I want to put a posi unit in my 1996 Ford F-250 for easier plowing this winter. It is the factory heavy rear, but am unsure of what rear it is exactly. I'm sure someone here knows.... I want to put a posi in and need to know what and where to buy this...... If more info is needed to identify "my rear", I'll be more than happy to............
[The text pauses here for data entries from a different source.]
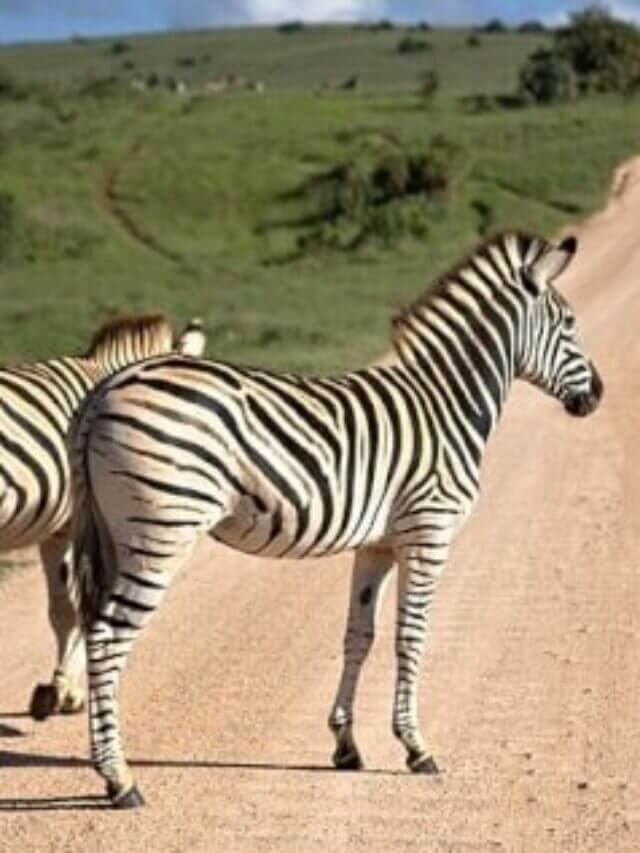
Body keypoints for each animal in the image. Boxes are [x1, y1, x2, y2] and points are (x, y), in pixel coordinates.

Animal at [69, 231, 602, 807]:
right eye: (569, 323)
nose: (597, 395)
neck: (447, 404)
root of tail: (105, 389)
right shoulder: (429, 531)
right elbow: (411, 635)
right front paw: (416, 747)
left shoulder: (378, 544)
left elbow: (359, 635)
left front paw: (346, 746)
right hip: (161, 532)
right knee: (108, 637)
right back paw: (120, 779)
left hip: (116, 534)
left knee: (94, 629)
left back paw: (107, 763)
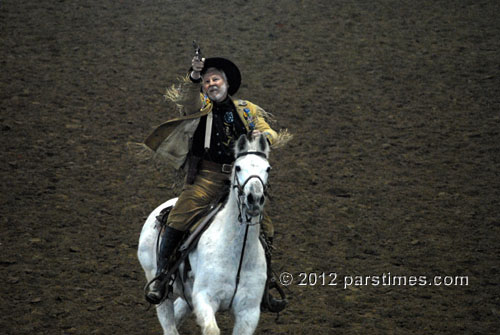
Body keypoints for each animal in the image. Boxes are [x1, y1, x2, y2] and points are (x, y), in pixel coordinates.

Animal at [139, 135, 272, 335]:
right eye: (238, 167)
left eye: (268, 168)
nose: (254, 199)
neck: (237, 255)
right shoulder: (204, 298)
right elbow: (211, 330)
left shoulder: (249, 312)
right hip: (159, 287)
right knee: (168, 323)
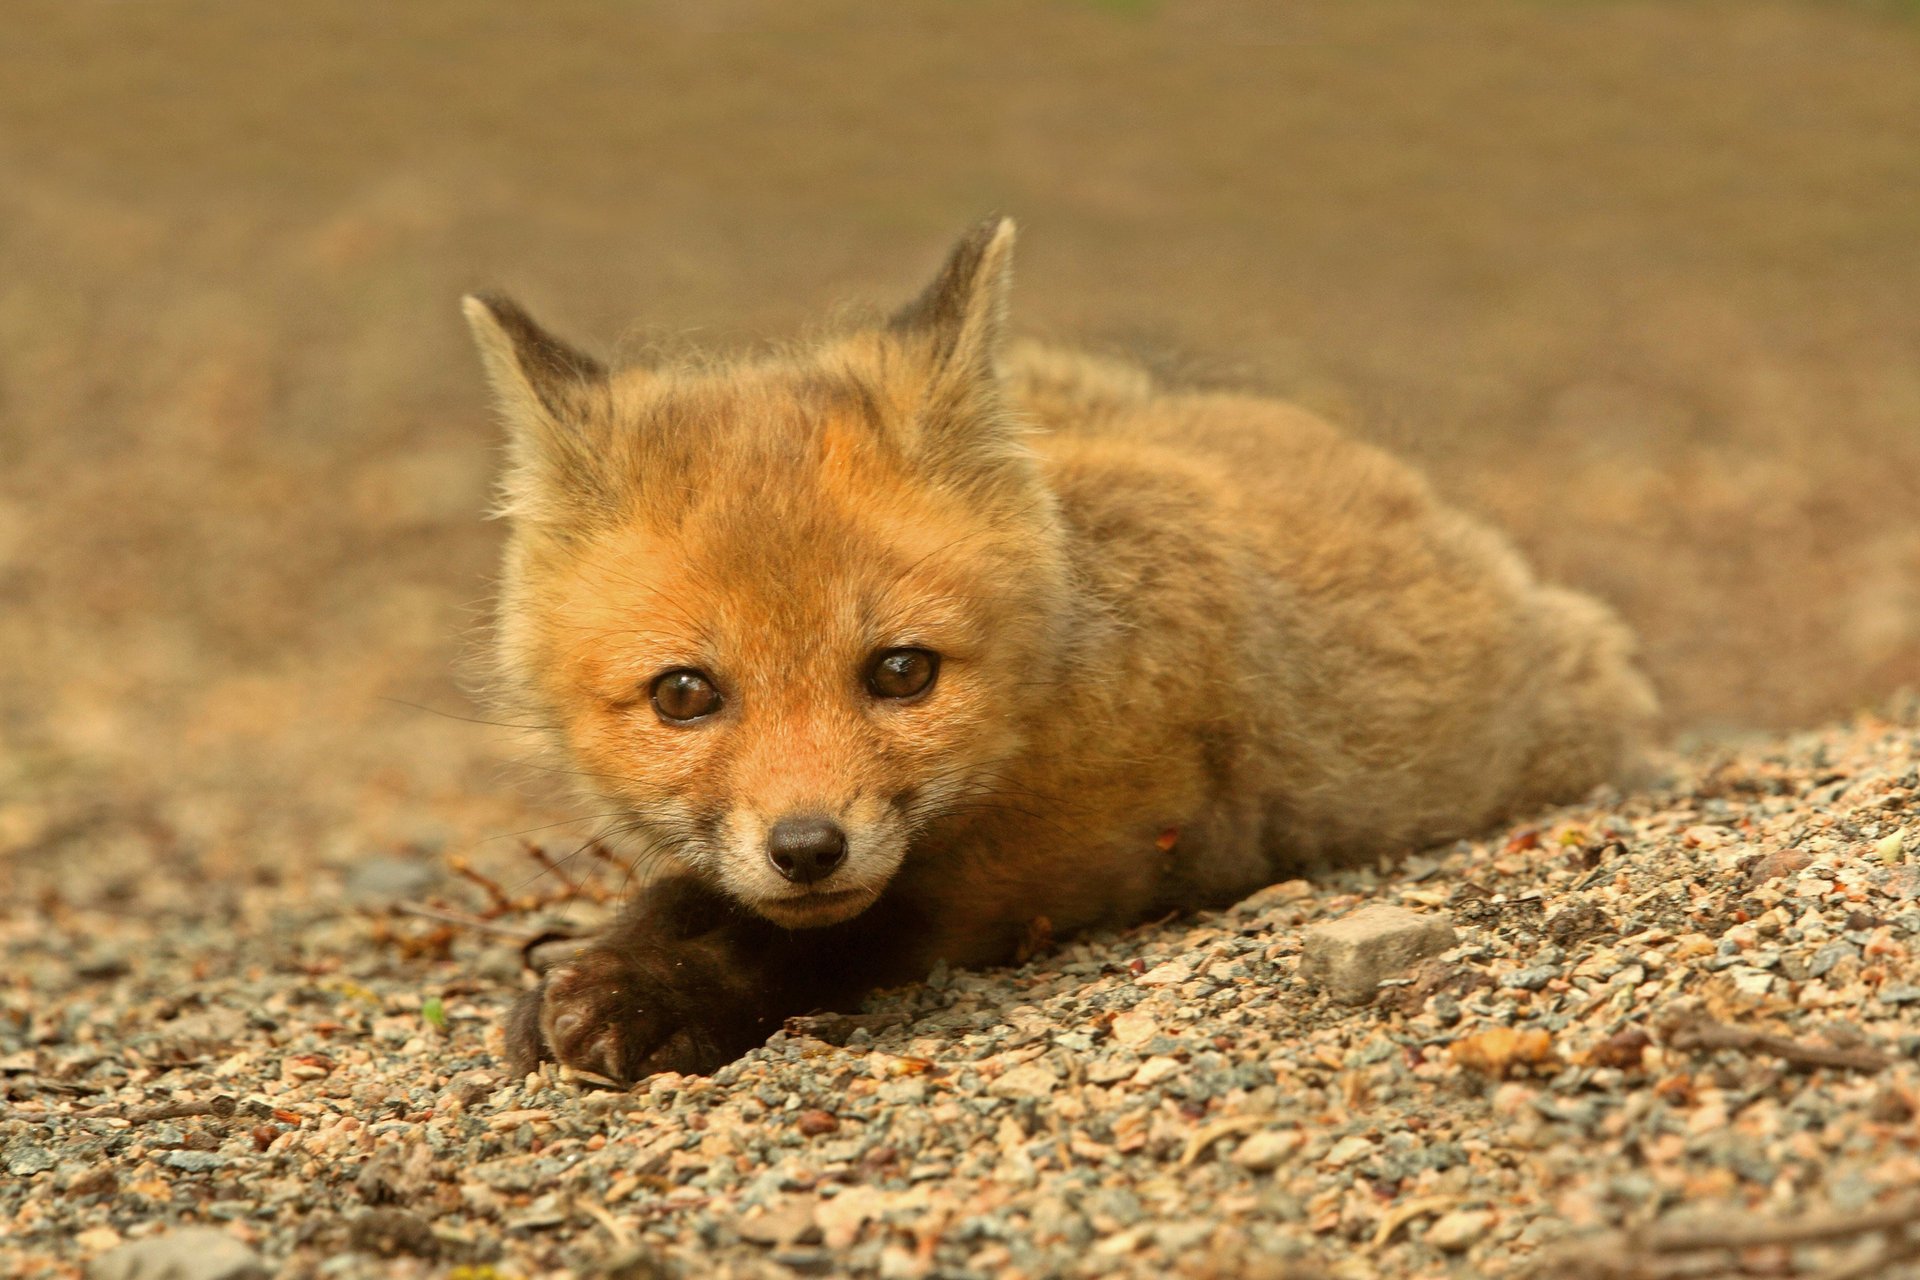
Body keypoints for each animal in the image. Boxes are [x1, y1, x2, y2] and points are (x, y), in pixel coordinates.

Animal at [464, 217, 1666, 1082]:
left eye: (902, 671)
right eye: (685, 694)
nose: (808, 847)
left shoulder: (1095, 841)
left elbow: (840, 931)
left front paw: (655, 990)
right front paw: (610, 956)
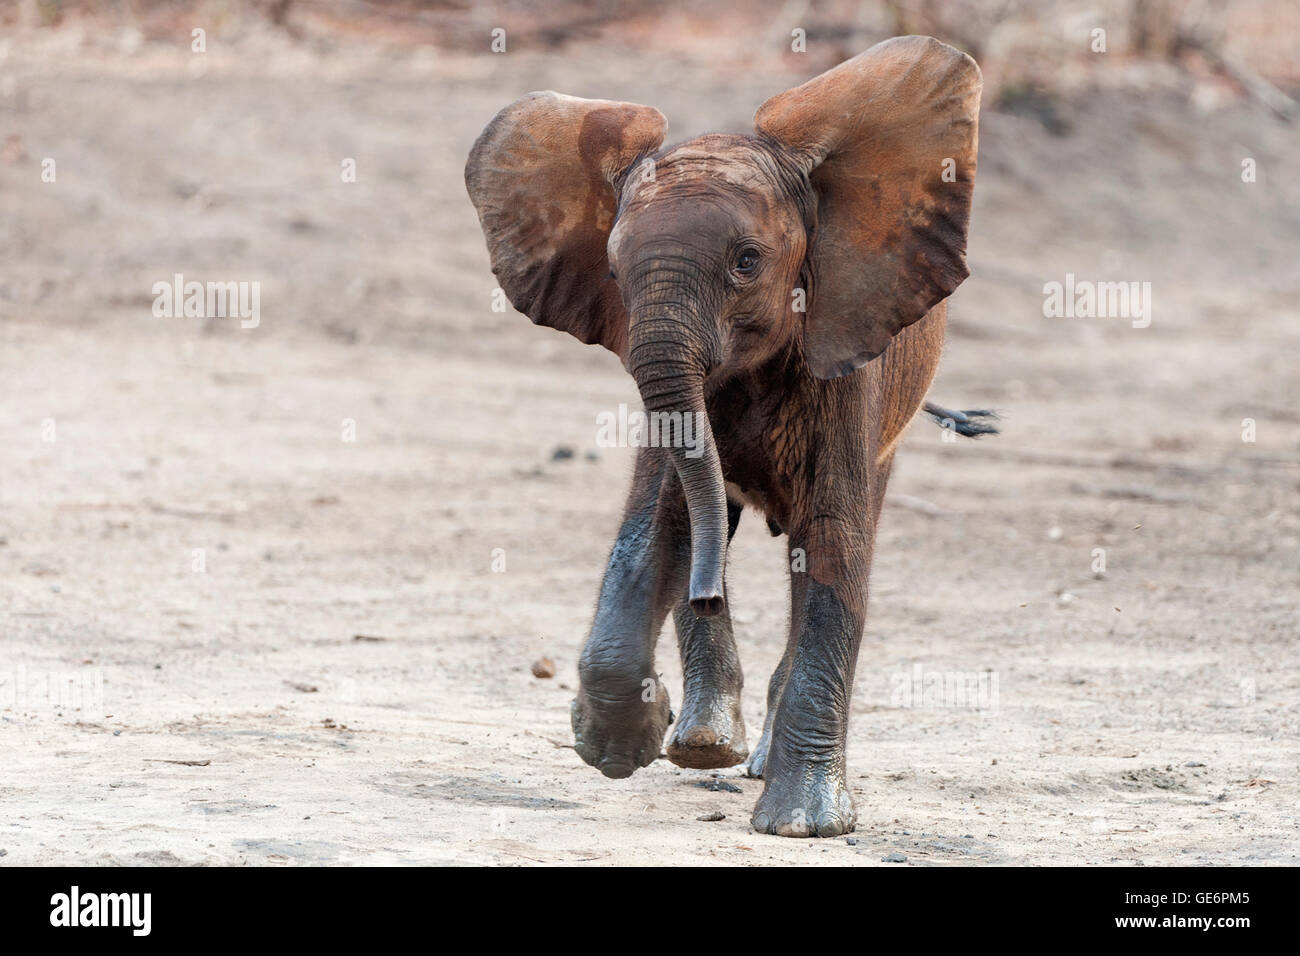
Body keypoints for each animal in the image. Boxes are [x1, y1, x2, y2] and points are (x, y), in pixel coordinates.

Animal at [465, 36, 993, 837]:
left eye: (747, 263)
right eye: (612, 269)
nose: (711, 595)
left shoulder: (847, 357)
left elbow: (834, 546)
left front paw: (805, 825)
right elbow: (660, 521)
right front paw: (625, 744)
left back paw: (758, 764)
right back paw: (705, 747)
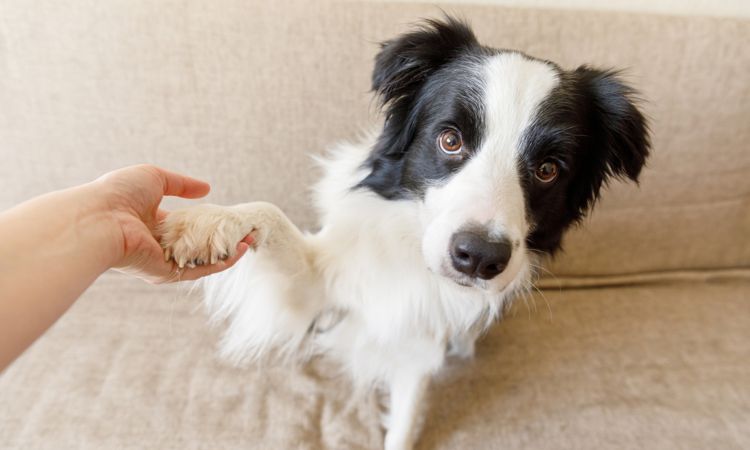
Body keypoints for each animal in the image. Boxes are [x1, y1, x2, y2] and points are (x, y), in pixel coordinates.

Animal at [160, 17, 652, 450]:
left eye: (549, 169)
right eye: (450, 140)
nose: (479, 257)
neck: (414, 258)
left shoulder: (422, 338)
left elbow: (408, 412)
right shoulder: (319, 286)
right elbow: (269, 215)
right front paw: (203, 224)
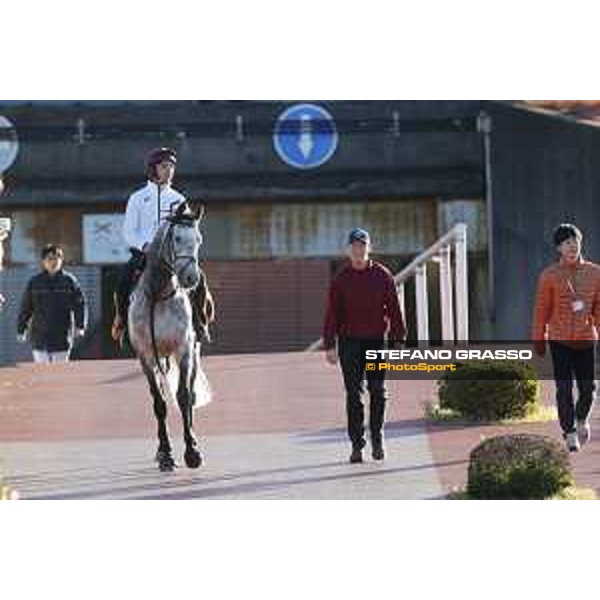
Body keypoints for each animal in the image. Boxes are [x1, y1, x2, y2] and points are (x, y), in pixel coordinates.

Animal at [127, 204, 212, 472]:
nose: (191, 279)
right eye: (177, 238)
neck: (158, 293)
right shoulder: (146, 355)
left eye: (199, 239)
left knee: (191, 395)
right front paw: (165, 453)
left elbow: (183, 397)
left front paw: (192, 452)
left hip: (193, 351)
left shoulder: (183, 349)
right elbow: (159, 403)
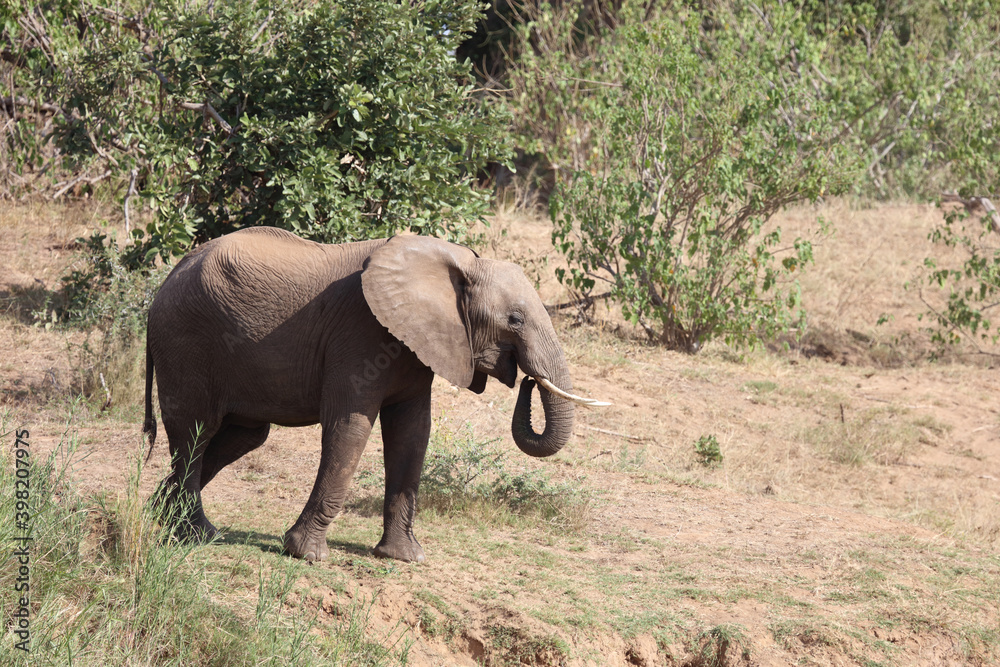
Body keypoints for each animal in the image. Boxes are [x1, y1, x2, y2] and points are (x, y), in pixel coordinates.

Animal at [143, 227, 600, 560]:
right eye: (515, 320)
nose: (527, 379)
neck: (459, 263)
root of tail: (166, 278)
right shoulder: (360, 333)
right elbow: (350, 428)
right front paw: (307, 555)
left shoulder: (415, 347)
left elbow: (412, 434)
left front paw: (404, 558)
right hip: (186, 341)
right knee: (196, 430)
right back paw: (198, 535)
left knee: (243, 436)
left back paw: (161, 513)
Thanks in advance!!!!!!!  

Chris


----------



## oldmankent (Mar 2, 2001)

You talking like a limited slip or and actual locker?


----------



## ybnorml (Nov 22, 2003)

Just a limited slip......


----------



## Team_Yamaha (Nov 30, 2002)

You have a Sterling 10.25" rearend, if it has the hubs sticking out past the rear brake drums then it is a "full floater" (heavy duty) if it doesn't have the hubs sticking out then it is a "semi floater" (lighter duty). Aubrun Gear makes a great limited slip, that is the only one that comes to mind at the moment I know that there are others, just let me sleep on it and I will try and post back tomorrow. Another thing that you may want to think about is either an air locker or electronic locker.


----------



## ybnorml (Nov 22, 2003)

Thanks for posting Team_Yamaha..... My truck does have the hubs that stick out "full floater". I'll e-mail auburn and see what is available. Did Ford put a limited slip in these trucks as an option? If they did, I guess I could get one from Ford..... I know my truck would be more "usefull" for this winter if I can put a limited slip in it. I do appreciate your help......

Later,
Chris


----------



## PSDF350 (Jul 30, 2004)

i just went through the same thing. what i did might be more than you want to spend. all said and done 1300 bucks. but i have the best of both worlds ARB air locker it's open till you flip switch then it is locked. and team yamaha is right it is the ford 10.25 either semi float or full float.


----------



## Ggg6 (Oct 14, 2003)

Yes Ford did offer a limited slip diff in the full floater. Almost every PSD 250,350 w/4.11's I have ever seen has had one. Mine has one in it. Heck, I will sell ya mine if you want it w/a new set of friction and steel plates too. Its in a 96 F250 PSD 4x4


----------



## ybnorml (Nov 22, 2003)

Ggg6. Yeah my truck is gas. I'd really feel better if it had a limited slip in it. I'd definitely be interested in your limited slip. What is the reason you are selling it?

Chris


----------



## ybnorml (Nov 22, 2003)

Ggg6...... PM sent....

Thanks..


----------